My own belief is that our Founding Fathers would have no difficulty with us having a conversation about the possibility of implementing certain restrictions on the sale of certain firearms, in light of technological developments in weaponry that have created such lethality able to fit into the hands of single person. One person now has access to lethal firepower exceeding what an entire militia would have possessed when the Second Amendment was written.

There is room, in my personal opinion, for our nation to have a conversation about this and consider what might be done to ensure that people continue to have the right to keep and bear arms but without necessarily being legally able, as an individual, to possess more lethal firepower than George Washington's Continental Army.

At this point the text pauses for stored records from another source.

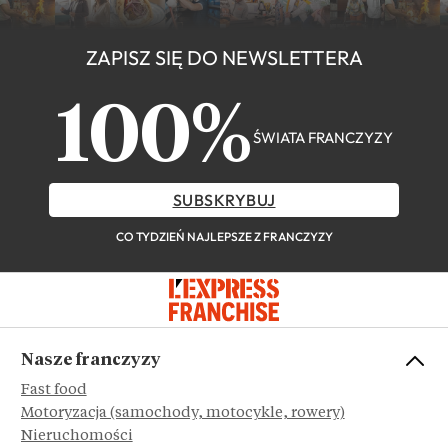
ZAPISZ SIĘ DO NEWSLETTERA
100%
ŚWIATA FRANCZYZY
SUBSKRYBUJ
CO TYDZIEŃ NAJLEPSZE Z FRANCZYZY
Nasze franczyzy
Fast food
Motoryzacja (samochody, motocykle, rowery)
Nieruchomości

What, you ask, about that phrase “shall not be infringed”?

Well, consider the phrase “no law…abridging the freedom of speech.”

The United States Supreme Court ruled unanimously in 1919 that distributing fliers that opposed the draft was against the law and that such free speech could be abridged because it presented “a clear and present danger” to our nation.

There is free speech, but up to a limit.

“The most stringent protection of free speech would not protect a man falsely shouting fire in a theater and causing a panic…The question,” wrote Supreme Court Justice Oliver Wendell Holmes, Jr., “in every case is whether the words used are used in such circumstances and are of such a nature as to create a clear and present danger that they will bring about the substantive evils that Congress has a right to prevent.”

The same argument and principle can be made and applied to assault weapons and the Second Amendment.

And we should have a civil conversation about that.

Yes, a 1969 Supreme Court decision revisited the First Amendment ruling of 1919, narrowing, but affirming, free speech limits. Speech can be banned, the Supreme Court ruled, if it is likely to incite imminent lawless action.

I understand that no ban on any weapon will clean the human mind of the desire to commit mass murder, but if we provide such a mind with less devastatingly lethal firepower we will limit the loss of life.

Achieving that goal would help, in the words with which the United States Constitution introduces itself and justifies its very existence, “form a more perfect union, establish justice, insure domestic tranquility, provide for the common defense, promote the general welfare, and secure the blessings of liberty to ourselves and our posterity…”

To “ourselves and our posterity” means for us and our children and for their children, for everyone's children and grandchildren, from Connecticut to California.

And there is nothing unconstitutional about that.